After everyone fished their guitars and violins out of the large bodies of water, music changed and Fusion grew up. At least for a few years, until it got repetitive and too chopsy.

As any band is only as great as its drummer, it's needless to say that what this guy did at the backline of Mahavishnu made ten trillion other players immediately set about imitating it, to varying effect.

In 1973 the original TMO split up amid the usual hatreds and clashes. Then our hero started making equally-as-beloved solo platters and the rest, as they say, is hitstory.

It's really not an exaggeration to say it: there is drumming before Billy Cobham, and there's drumming after Billy Cobham.

It's almost like the difference between B&W and color TV.

Unimpeachably one of the fastest, grooviest, thunderous and most precise players ever to touch a stick, when you hear him at his finest you almost wonder why anyone else bothers.

Which brings us to some of the dude's most very finest, assembled into a colossal 2 hour and 40 minute masterclass by me from some of these illicit tapes Bill Graham recorded in secret back in the day, and are now for sale -- with wrong information, often inferior sound and dubious copyright -- by his monetaristic descendants.


Billy Cobham
The Bottom Line
New York City, NY USA
2.19+20.1978

01 drum solo intro
02 Antares
03 AC/DC
04 Ayajala
05 BC talk incl. band introductions
06 Leeward Winds
07 On a Magic Carpet Ride/Stratus
08 La Guernica
09 La Guernica pt II incl. drum solo
10 Stratus
11 Antares/Puffnstuff incl. Stratus (reprise)

Total time: 2:40:54
disc breaks go after Tracks 04 & 07 (or Track 08 if you like)

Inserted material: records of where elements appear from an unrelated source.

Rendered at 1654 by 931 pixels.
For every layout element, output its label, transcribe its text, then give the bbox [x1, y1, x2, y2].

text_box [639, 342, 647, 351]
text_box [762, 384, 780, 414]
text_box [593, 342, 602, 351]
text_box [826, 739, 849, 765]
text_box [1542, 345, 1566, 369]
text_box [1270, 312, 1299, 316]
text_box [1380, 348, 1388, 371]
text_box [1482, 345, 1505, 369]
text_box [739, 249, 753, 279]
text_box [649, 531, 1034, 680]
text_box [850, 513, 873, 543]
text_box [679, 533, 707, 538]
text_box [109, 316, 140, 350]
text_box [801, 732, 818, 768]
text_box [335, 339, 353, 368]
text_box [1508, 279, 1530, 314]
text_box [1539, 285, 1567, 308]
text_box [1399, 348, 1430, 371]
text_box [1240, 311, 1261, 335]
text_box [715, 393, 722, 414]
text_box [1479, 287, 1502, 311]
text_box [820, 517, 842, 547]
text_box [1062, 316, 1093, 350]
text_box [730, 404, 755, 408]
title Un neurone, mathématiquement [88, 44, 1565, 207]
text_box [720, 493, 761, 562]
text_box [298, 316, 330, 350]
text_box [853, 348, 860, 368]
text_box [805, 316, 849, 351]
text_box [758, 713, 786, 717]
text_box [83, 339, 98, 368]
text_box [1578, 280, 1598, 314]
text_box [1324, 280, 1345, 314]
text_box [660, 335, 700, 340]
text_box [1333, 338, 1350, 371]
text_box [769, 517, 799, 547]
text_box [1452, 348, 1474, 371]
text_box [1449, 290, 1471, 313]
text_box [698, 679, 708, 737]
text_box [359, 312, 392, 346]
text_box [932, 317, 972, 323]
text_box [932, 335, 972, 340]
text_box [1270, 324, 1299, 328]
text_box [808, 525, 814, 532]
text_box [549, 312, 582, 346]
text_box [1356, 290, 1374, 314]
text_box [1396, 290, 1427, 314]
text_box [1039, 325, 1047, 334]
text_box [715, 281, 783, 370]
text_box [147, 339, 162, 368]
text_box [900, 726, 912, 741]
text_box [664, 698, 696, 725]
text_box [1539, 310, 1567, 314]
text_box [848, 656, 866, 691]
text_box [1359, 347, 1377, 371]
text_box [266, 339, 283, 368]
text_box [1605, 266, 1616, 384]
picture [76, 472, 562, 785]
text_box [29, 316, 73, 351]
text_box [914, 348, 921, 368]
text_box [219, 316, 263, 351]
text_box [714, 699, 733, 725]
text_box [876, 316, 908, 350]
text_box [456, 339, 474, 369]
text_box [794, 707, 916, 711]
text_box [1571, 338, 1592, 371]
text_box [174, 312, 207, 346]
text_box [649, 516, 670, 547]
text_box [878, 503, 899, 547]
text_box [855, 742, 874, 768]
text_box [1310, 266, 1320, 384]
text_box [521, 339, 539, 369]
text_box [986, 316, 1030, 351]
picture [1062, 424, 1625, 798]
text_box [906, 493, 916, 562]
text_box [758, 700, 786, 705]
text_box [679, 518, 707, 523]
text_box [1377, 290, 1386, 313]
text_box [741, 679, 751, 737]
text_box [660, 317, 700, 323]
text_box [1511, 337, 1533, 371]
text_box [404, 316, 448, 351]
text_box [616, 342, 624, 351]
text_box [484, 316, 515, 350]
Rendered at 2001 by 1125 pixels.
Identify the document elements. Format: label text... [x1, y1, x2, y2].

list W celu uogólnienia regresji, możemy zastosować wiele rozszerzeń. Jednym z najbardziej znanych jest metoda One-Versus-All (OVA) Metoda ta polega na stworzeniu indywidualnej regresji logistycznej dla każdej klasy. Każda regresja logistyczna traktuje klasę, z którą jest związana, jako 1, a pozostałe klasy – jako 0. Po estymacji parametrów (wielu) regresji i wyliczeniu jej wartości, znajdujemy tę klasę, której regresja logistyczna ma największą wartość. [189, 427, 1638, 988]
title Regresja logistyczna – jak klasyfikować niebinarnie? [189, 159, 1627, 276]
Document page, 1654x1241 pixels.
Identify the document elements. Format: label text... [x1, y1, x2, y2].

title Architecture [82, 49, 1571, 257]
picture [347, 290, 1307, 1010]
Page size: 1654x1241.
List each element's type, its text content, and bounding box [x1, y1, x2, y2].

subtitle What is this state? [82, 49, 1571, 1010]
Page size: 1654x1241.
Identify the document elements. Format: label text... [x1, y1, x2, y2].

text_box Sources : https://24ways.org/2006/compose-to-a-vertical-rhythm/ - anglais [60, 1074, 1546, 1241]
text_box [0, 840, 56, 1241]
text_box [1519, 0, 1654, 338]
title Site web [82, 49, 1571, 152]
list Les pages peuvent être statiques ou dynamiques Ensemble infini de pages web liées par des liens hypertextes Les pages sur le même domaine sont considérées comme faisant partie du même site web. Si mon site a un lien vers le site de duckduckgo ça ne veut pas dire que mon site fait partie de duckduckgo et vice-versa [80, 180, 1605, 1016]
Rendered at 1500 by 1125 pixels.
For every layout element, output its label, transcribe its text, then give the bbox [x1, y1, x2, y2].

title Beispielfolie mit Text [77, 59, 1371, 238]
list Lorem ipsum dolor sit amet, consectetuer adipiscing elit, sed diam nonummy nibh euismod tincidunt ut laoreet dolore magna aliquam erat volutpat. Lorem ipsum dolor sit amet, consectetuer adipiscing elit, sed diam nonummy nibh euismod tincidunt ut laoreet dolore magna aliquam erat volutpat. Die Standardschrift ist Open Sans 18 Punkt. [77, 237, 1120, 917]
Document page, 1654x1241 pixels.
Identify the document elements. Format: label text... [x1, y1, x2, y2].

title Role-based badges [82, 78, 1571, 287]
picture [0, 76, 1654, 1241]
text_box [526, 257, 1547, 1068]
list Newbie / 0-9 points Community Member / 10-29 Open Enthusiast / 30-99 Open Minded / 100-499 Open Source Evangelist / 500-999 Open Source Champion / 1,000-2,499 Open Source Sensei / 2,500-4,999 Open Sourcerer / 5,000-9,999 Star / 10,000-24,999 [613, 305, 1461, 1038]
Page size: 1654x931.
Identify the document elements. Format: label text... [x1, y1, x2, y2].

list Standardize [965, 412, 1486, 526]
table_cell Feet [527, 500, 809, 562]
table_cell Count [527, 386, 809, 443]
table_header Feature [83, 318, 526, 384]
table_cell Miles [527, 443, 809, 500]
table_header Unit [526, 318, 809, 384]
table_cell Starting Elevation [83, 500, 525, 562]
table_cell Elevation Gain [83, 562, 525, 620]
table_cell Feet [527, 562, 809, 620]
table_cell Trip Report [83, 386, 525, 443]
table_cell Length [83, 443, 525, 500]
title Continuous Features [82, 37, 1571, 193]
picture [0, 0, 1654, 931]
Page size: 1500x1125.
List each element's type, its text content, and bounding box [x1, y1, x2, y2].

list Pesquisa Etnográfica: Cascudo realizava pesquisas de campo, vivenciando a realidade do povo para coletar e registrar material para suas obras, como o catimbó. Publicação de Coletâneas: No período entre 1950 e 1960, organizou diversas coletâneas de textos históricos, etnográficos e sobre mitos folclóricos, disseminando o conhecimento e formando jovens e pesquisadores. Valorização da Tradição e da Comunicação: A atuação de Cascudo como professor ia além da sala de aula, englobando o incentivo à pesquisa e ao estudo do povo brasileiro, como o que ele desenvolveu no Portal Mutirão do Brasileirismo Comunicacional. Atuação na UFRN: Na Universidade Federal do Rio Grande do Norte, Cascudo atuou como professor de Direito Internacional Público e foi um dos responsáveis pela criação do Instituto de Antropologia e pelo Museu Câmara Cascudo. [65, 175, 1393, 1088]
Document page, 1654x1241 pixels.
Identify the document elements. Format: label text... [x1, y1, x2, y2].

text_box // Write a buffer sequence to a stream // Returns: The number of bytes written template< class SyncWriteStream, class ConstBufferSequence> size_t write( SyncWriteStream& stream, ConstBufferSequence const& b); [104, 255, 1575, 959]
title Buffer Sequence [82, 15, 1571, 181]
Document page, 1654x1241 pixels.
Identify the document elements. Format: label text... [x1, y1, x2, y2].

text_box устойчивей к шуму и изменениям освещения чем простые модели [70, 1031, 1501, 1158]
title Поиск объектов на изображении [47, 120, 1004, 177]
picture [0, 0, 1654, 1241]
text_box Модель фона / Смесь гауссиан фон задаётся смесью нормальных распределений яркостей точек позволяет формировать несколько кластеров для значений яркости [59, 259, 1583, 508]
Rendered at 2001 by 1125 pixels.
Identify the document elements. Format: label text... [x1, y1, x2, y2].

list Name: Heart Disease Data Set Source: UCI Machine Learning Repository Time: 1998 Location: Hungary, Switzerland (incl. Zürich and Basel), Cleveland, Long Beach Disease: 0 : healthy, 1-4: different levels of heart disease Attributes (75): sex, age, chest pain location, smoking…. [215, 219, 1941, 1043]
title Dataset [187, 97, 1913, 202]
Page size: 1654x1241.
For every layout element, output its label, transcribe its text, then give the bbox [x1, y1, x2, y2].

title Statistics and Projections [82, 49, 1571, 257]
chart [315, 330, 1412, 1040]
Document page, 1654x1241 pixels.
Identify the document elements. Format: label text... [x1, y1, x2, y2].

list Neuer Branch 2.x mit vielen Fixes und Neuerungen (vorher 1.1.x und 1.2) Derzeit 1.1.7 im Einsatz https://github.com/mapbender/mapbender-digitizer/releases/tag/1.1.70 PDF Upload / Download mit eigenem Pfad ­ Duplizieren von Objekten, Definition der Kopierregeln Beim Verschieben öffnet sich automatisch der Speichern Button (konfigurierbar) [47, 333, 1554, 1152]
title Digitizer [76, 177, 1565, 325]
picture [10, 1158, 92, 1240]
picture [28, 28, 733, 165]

Billy Cobham - drums, electronics & percussion
Mark Soskin - keyboards
Randy Jackson - bass
Ray Mouton - guitar
Charles Singleton - guitar 
Alvin Batiste - saxophones, clarinet, flute & percussion
everyone - vocals on PuffnStuff

320/48k webstreams from Wolfgang's Vault
spectral analysis is lossless past 20k, so essentially equivalent to a preFM source
converted to 16/44 CD Audio, assembled, repaired, tracked, denoised, edited & remastered -- with erroneous titles corrected -- by EN, May 2024
965 MB FLAC/direct link


These files they have streaming over there are 22 kinds of messed up, but when I work on them we see the spectral goes clean to 20 kHz, which is 5 kHz more than you get from, say, a France Musique DVB rebroadcast, and essentially equivalent to a preFM source... so why not, I ask? It took days and days to get this put together from the mistitled mess it was in, but then that's my job, right?

So Billy Cobham is 80, can you believe that? I hope this little bombshell of a set gets your weekend and beyond grooving properly, in accordance with the fiery Fusion filigree contained in its bits. It may be B.C., but it lives firmly in the future!--J.